In 2014, GWTUC took part in the coordination of a hunger strike at an occupied Tuba Group factory in Dhaka, demanding the payment of three months overdue salaries for the nearly 1.600 workers. Another demand was compensation for the dead and injured of the 2012 Dhaka garment factory fire, who had also been employees of Tuba Group. Protests were attacked by police, and the occupied factory's water supply cut off. The overdue salaries were paid in August. One week later, all five Tube Group factories were closed down, stripping all their workers of employment. In October, workers and leaders forced their way into the office of Tuba Group's owner and locked themselves inside with him. After 18 hours, a bonus was paid to 900 workers and the hunger strike ended. Many workers remained unemployed afterwards due to their involvement in the union action.

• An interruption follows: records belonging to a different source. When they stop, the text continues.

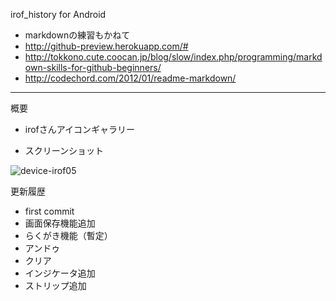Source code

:irof_history for Android

- markdownの練習もかねて  
 - http://github-preview.herokuapp.com/#
 - http://tokkono.cute.coocan.jp/blog/slow/index.php/programming/markdown-skills-for-github-beginners/
 - http://codechord.com/2012/01/readme-markdown/

------
概要  

- irofさんアイコンギャラリー

- スクリーンショット

![device-irof05](https://raw.github.com/kimukou/irof_history/master/android/screen_shot/device-irof05.png)


更新履歴

- first commit
- 画面保存機能追加
- らくがき機能（暫定）
 - アンドゥ
 - クリア 
- インジケータ追加
- ストリップ追加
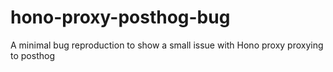 # hono-proxy-posthog-bug
A minimal bug reproduction to show a small issue with Hono proxy proxying to posthog
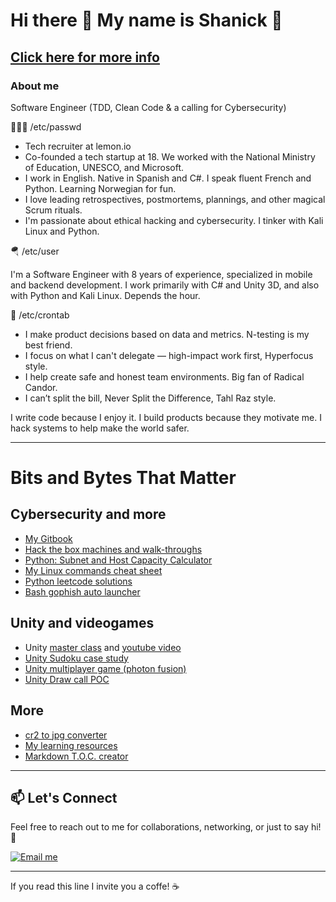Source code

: # Hi there 👋 My name is Shanick 🚀 

## [Click here for more info](https://linktr.ee/shanick)

### About me 

Software Engineer (TDD, Clean Code & a calling for Cybersecurity)

🧑🏼‍💻 /etc/passwd
- Tech recruiter at lemon.io
- Co-founded a tech startup at 18. We worked with the National Ministry of Education, UNESCO, and Microsoft.
- I work in English. Native in Spanish and C#. I speak fluent French and Python. Learning Norwegian for fun.
- I love leading retrospectives, postmortems, plannings, and other magical Scrum rituals.
- I'm passionate about ethical hacking and cybersecurity. I tinker with Kali Linux and Python.


🪂 /etc/user

I'm a Software Engineer with 8 years of experience, specialized in mobile and backend development.
I work primarily with C# and Unity 3D, and also with Python and Kali Linux. Depends the hour.

🏁 /etc/crontab
+ I make product decisions based on data and metrics. N-testing is my best friend.
+ I focus on what I can't delegate — high-impact work first, Hyperfocus style.
+ I help create safe and honest team environments. Big fan of Radical Candor.
+ I can’t split the bill, Never Split the Difference, Tahl Raz style.

I write code because I enjoy it. I build products because they motivate me. I hack systems to help make the world safer.

---

# Bits and Bytes That Matter

## Cybersecurity and more
- [My Gitbook](https://shanicks-organization.gitbook.io/hello-sudo)
- [Hack the box machines and walk-throughs](https://github.com/shanickcuello/hack-the-box-machines)
- [Python: Subnet and Host Capacity Calculator](https://gist.github.com/shanickcuello/ad6728f04bcc7bc4785d921ba8d345b7)
- [My Linux commands cheat sheet](https://github.com/shanickcuello/linux-commands-cheat-sheet)
- [Python leetcode solutions](https://github.com/shanickcuello/LeetCodeSolutions)
- [Bash gophish auto launcher](https://github.com/shanickcuello/gophish-autolauncher)
  

## Unity and videogames
- Unity [master class](https://github.com/shanickcuello/taller-unity-mouredev) and [youtube video](https://www.youtube.com/watch?v=9Jn8pQ9fKYA)
- [Unity Sudoku case study](https://github.com/shanickcuello/sudoku-homa-case-study)
- [Unity multiplayer game (photon fusion)](https://github.com/shanickcuello/Vidar)
- [Unity Draw call POC](https://github.com/shanickcuello/unity-drawcall-test)

## More
- [cr2 to jpg converter](https://github.com/shanickcuello/cr2-to-jpg-converter)
- [My learning resources](https://github.com/shanickcuello/learning-resources)
- [Markdown T.O.C. creator](https://github.com/shanickcuello/markdown-toc-creator)

---

## 📫 Let's Connect

Feel free to reach out to me for collaborations, networking, or just to say hi! 👋

[![Email me](https://img.shields.io/badge/Email%20me-0078D4?style=for-the-badge&logo=microsoft-outlook&logoColor=white)](mailto:shanickgauthier@gmail.com)

---

If you read this line I invite you a coffe! ☕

In 2017, GWTUC organised a rally of workers of Multifabs Ltd in Dhaka, demanding legal action against the company. 13 workers had died and others were injured when an expired boiler had exploded inside the company's factory in Gazipur. The union called for compensation of the dead workers' families and the payment of the medical expenses of injured workers. Two of the injured workers died later. All fifteen families received full salaries and bonuses.

In May of that year, workers at Ashiana Garment Ind formed a union affiliated with GWTUC. They faced harassment and arrests, while authorities refused the union's registration. In January 2018, workers and GWTUC leaders were invited to a meeting with representatives of the Bangladesh Garment Manufacturers and Exporters Association (BGMEA), only to find out outside the building the meeting had been cancelled. They were then attacked by a group armed with iron rods that injured 37 workers, who had to be treated at Dhaka Medical College and Hospital. BGMEA later filed a complaint against 12 GWTUC leaders and 150 workers, alleging they were involved in violence, vandalism and attempted murder of its officials. 2 workers were later arrested and thirty laid off.

On April 1, 2018, GWTUC General Secretary Joly Talukder and five of its other leaders were arrested based on the BGMEA's charges. Talukder was held in solitary confinement. Communist Party of Bangladesh leader Sazedur Rahman Shameem was allegedly arrested when he attended court to request an extension of their bail. The arrests provoked outrage in Bangladesh and abroad, with the Clean Clothes Campaign and German union ver.di calling for the prisoners' release. All seven were released on April 5 on interim bail.

In September 2018, GWTUC organised demonstrations rejecting an increase of the minimum wage for garment workers as "inhumane" and demanding the double of the planned amount. Following the protests, more than 5.000 GWTUC workers were laid off from more than 25 factories.

From March to June 2020, Dragon Group laid off more than 500 of its workers without paying outstanding wages. The layoffs especially targeted employees with more work experience who had demanded the pay of salaries the company already owed them. GWTUC organised the worker's response, including a blockade of Bangladesh's labour ministry. The owner broke an agreement to pay due wages by November 7.